Faltaba determinar en qué lugar se le enterraría, pero el fervor popular exigió,
impuso, y logró que en vez de enterrarle en un panteón o en una sepultura como a
todos los sevillanos, se le enterrase a él solo, en el centro de la rotonda o glorieta, al
pie del Cristo Crucificado que él mismo había labrado con sus manos. Y así,
apresuradamente, se hizo un sepulcro al pie del Crucificado, y allí se depositó el
féretro con los restos de Antonio Susillo, bajo las rocas del Gólgota que sostienen la
cruz. Pasaron algunos días, cuando el público que acudía a visitar en el cementerio la
tumba del artista, observó que de la boca del Cristo Crucificado, salía un arroyo de
miel, que le chorreaba por los labios y la barba, y le descendía por el cuello hasta el
pecho. No era ningún milagro, sino algo muy sencillo y natural: un enjambre de
abejas había hecho su panal dentro de la boca del Cristo, y la miel chorreaba desde el
panal, por la imagen. Pero si el suceso era explicable y natural, no por ello dejaba de
parecer milagroso, o maravilloso, el que habiendo tantos lugares en el cementerio de
San Fernando, entre cientos de árboles, miles de rosales, decenas de capillas y
panteones, las abejas hubieran elegido precisamente la boca del Cristo para hacer su
panal, y precisamente a los pocos días de enterrarse allí Antonio Susillo.

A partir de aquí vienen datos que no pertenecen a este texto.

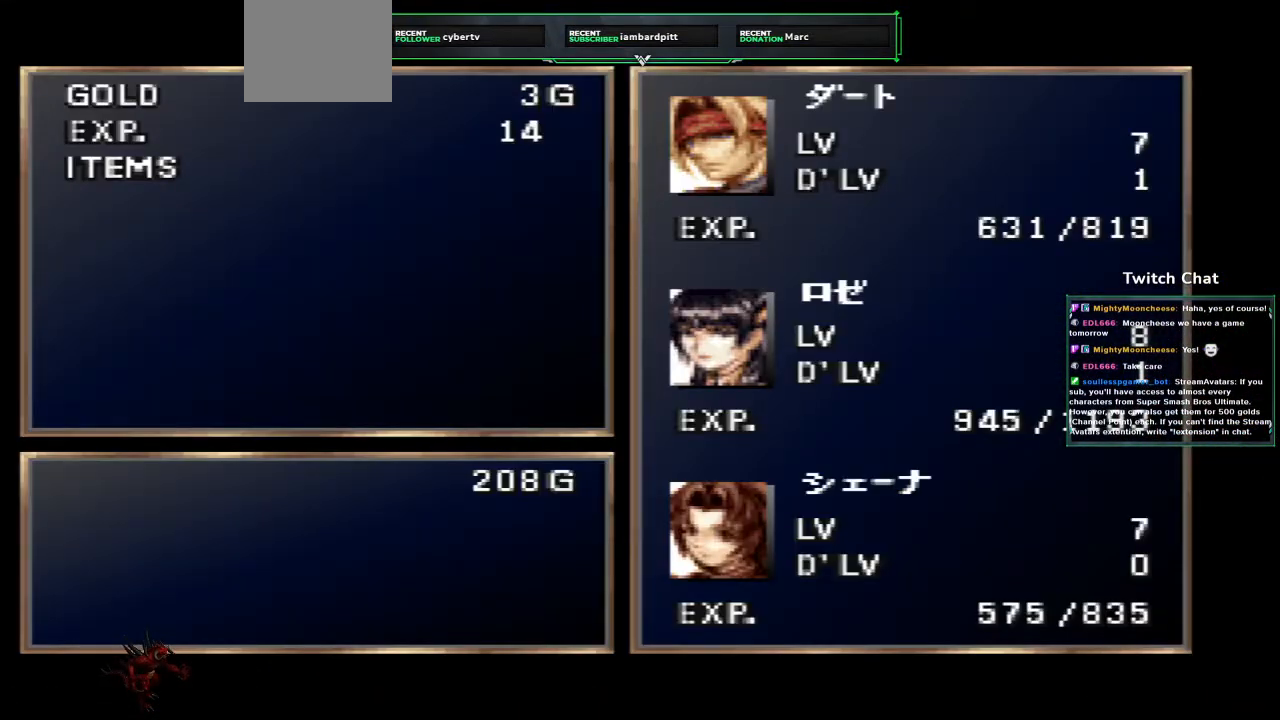
Gameplay with a controller (PlayStation layout); each line is a JSON object with the inputs held at the frame after it. "events" lists button and stick changes between this image and that frame as [ms after this image, input, new state], when the widget could be followed in between.
{"buttons": [], "left_stick": "center", "right_stick": "center", "events": [[283, "CIRCLE", "up"]]}
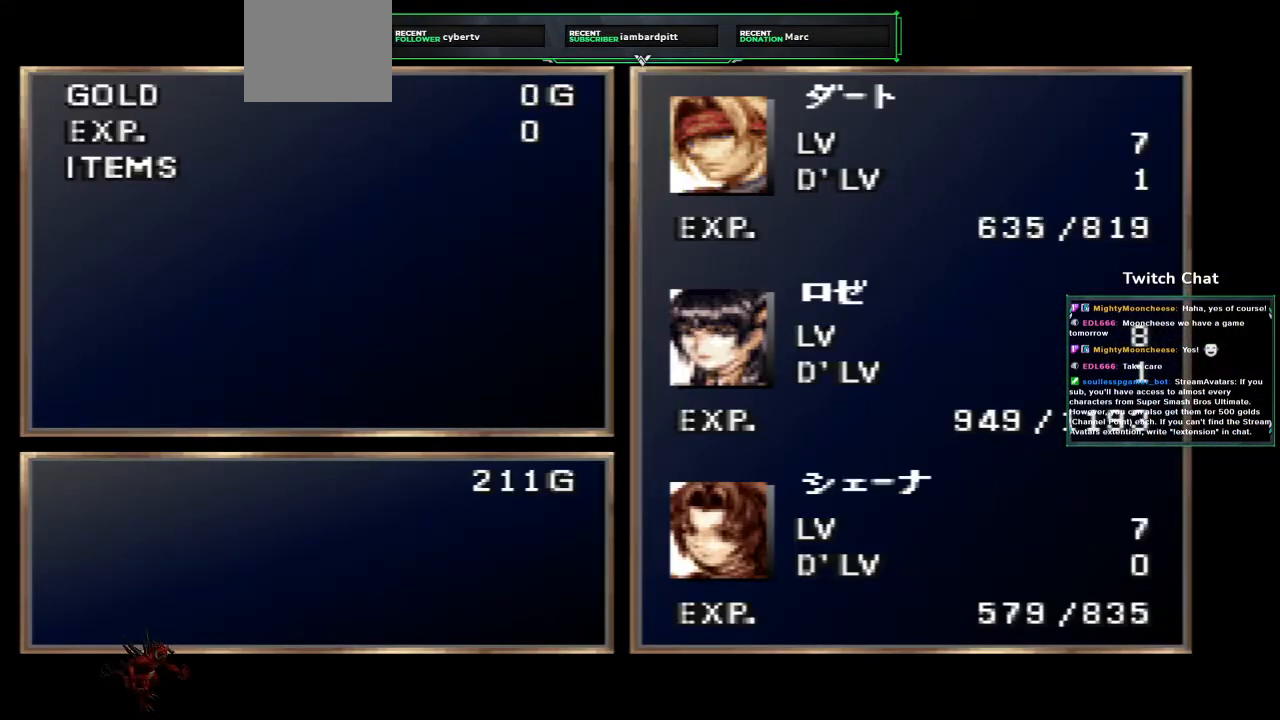
{"buttons": [], "left_stick": "center", "right_stick": "center", "events": []}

Y como el pueblo siempre desea perpetuar los prodigios y maravillas, los
sevillanos dieron en llamar al Cristo del cementerio con el nombre de El Cristo de las
Mieles con que todavía hoy le designamos.
NOTA. —La muerte de Susillo fue el día 22 de diciembre de 1896, y el
entierro el día 24, de Nochebuena. En el relato que acabamos de hacer hemos
seguido al pie de la letra lo que nos contó poco antes de morir nuestro
anciano amigo Antonio Castillo Lastrucci, así como el texto escrito por el
ilustre imaginero Antonio Illanes, también excelente y querido amigo nuestro,
para su discurso de ingreso en la Academia de Bellas Artes, en 1975.
Terminaremos esta nota diciendo que la mascarilla de Antonio Susillo quedó
en poder de Viriato Rull, quien años más tarde, a su muerte, se la dejó a
Castillo Lastrucci, y en 1960 éste se la cedió a Antonio Illanes, y a la muerte
de Illanes su viuda que conocía bien sus deseos me la ha entregado, y la
conservo tanto por el valor de recuerdo de Susillo, como por el valor añadido
sentimental de haber estado largos años en manos de mis dos queridos
amigos y ambos insignes escultores.

Mascarilla en yeso del cadáver de Susillo.